If Baghdad now loses control of the Sunni heartland, U.S. and other Western governments may need to accept that “Iraq” is increasingly a geopolitical fiction. At a minimum, Washington ought to ponder that scenario and not be blindsided. As a hedging strategy, U.S. officials at least should evaluate how to strengthen diplomatic and economic ties with the KRG. It is probably not too early even to establish productive contacts with Sunni tribal leaders in Anbar and its environs, rather than ignoring them or dismissing them as Al Qaeda fronts.

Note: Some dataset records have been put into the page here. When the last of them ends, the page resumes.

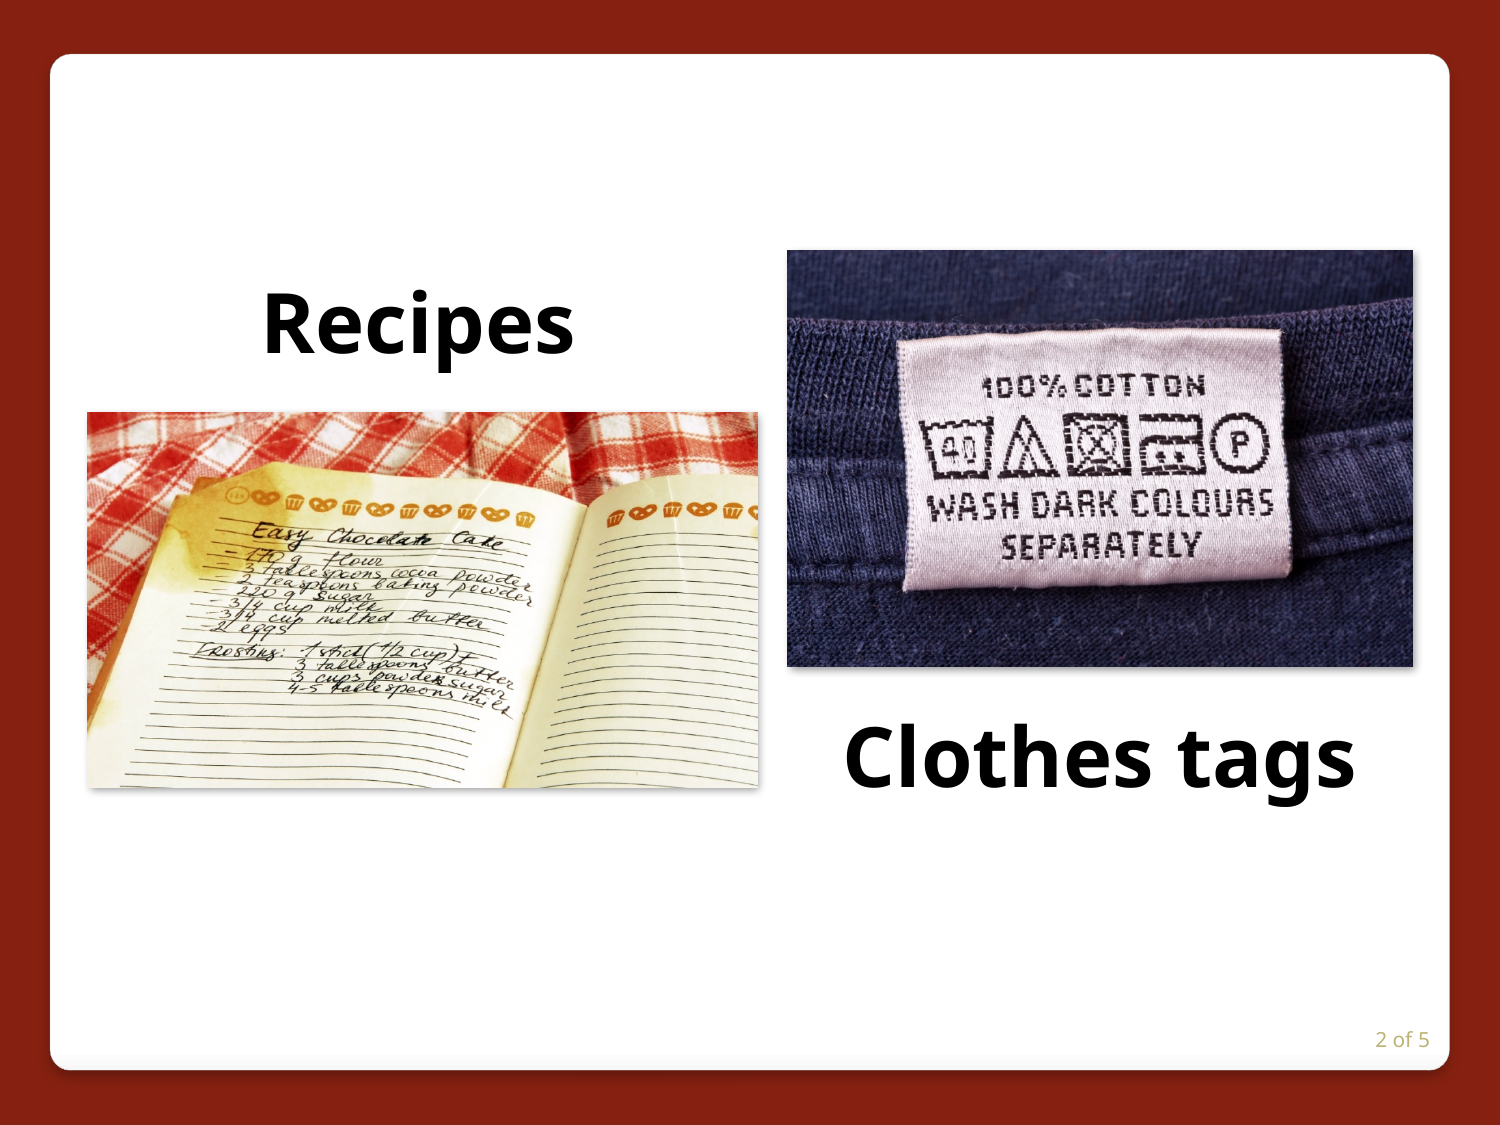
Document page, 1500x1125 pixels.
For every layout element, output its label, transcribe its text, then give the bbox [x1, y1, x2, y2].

text_box Recipes [174, 262, 675, 378]
slide_number 2 of 5 [1325, 1002, 1445, 1063]
picture [87, 412, 758, 788]
text_box Clothes tags [825, 696, 1375, 812]
picture [787, 249, 1413, 668]
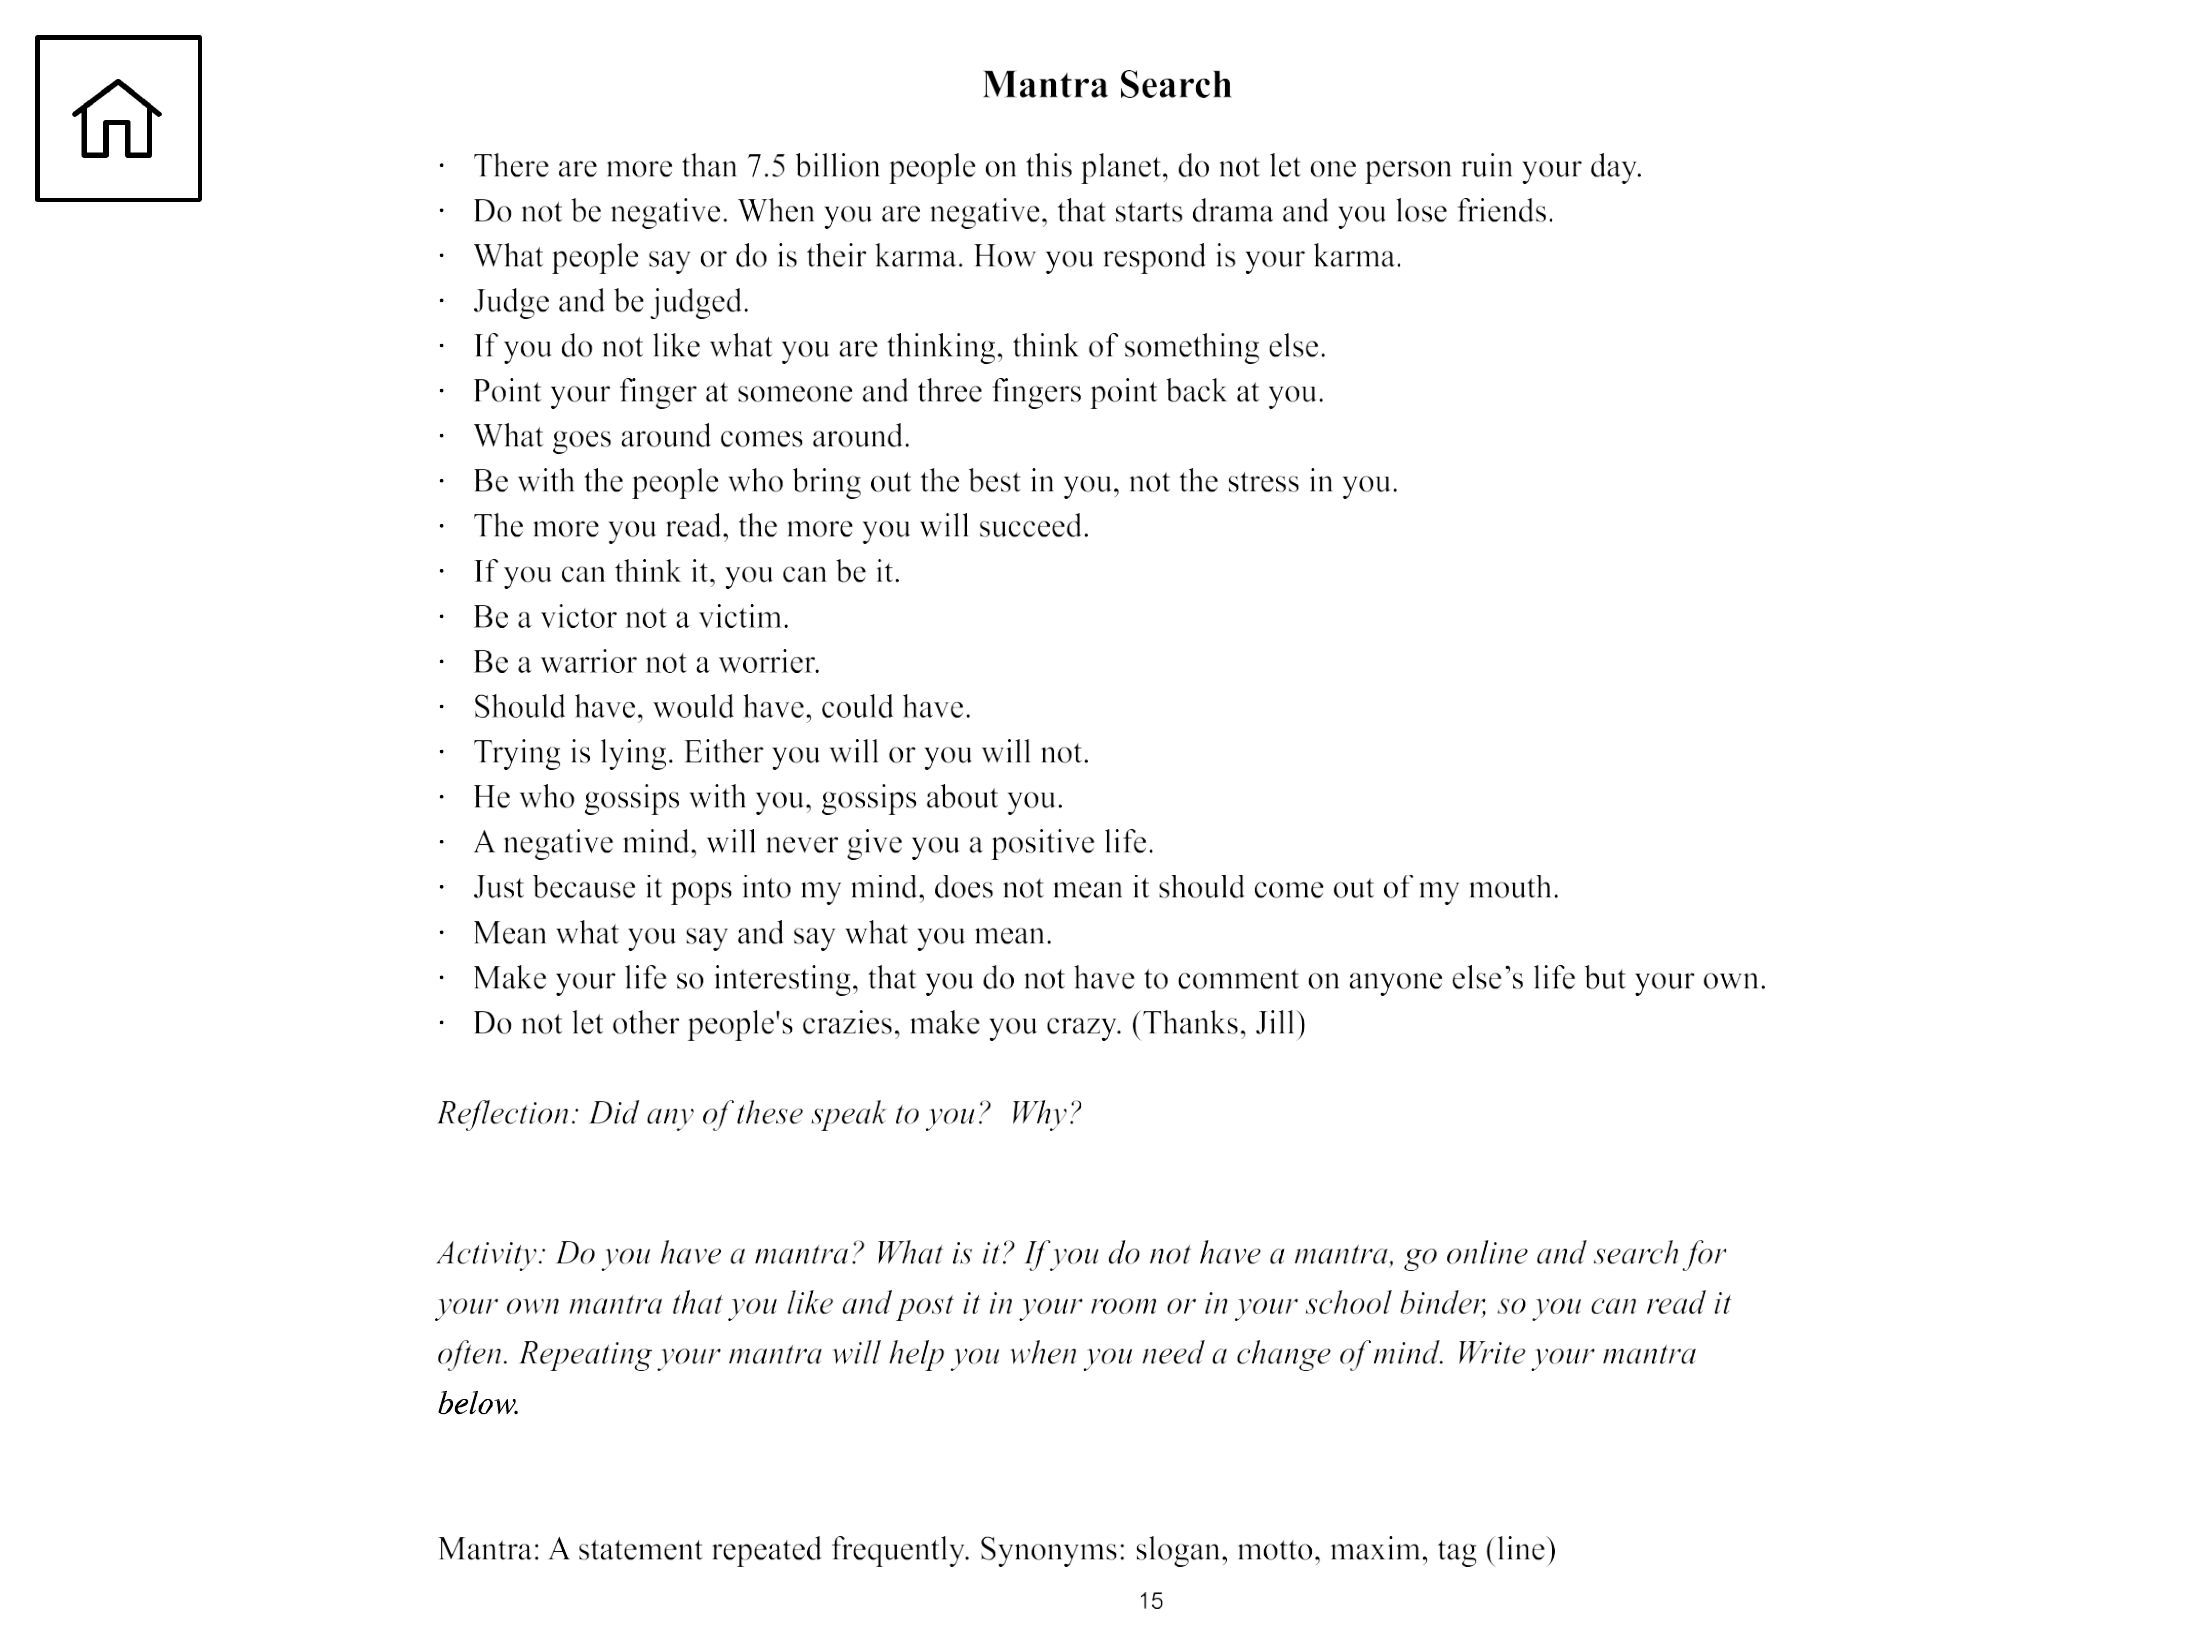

That sort of advance planning is more fruitful than a knee-jerk reaction of providing U.S. military hardware, intelligence, and other assistance to help the Maliki government suppress the insurgents. Even without U.S. aid, the Baghdad regime may be able to survive this latest challenge to its authority, but the long-term prospects for the country’s unity are not encouraging. The overall rise in the level of violence in Iraq over the past year, Kurdistan’s increasingly blatant de facto independence, and now the Anbar insurgency, all suggest that no one should assume Iraq’s continuing survival as a country. Wise policymakers prepare for contingencies, including undesired contingencies, before events spiral out of control. U.S. leaders need to adopt that approach now with regard to Iraq.

Ted Galen Carpenter, a senior fellow at the Cato Institute and a contributing editor to The National Interest, is the author of nine books and more than 500 articles and policy studies on international affairs.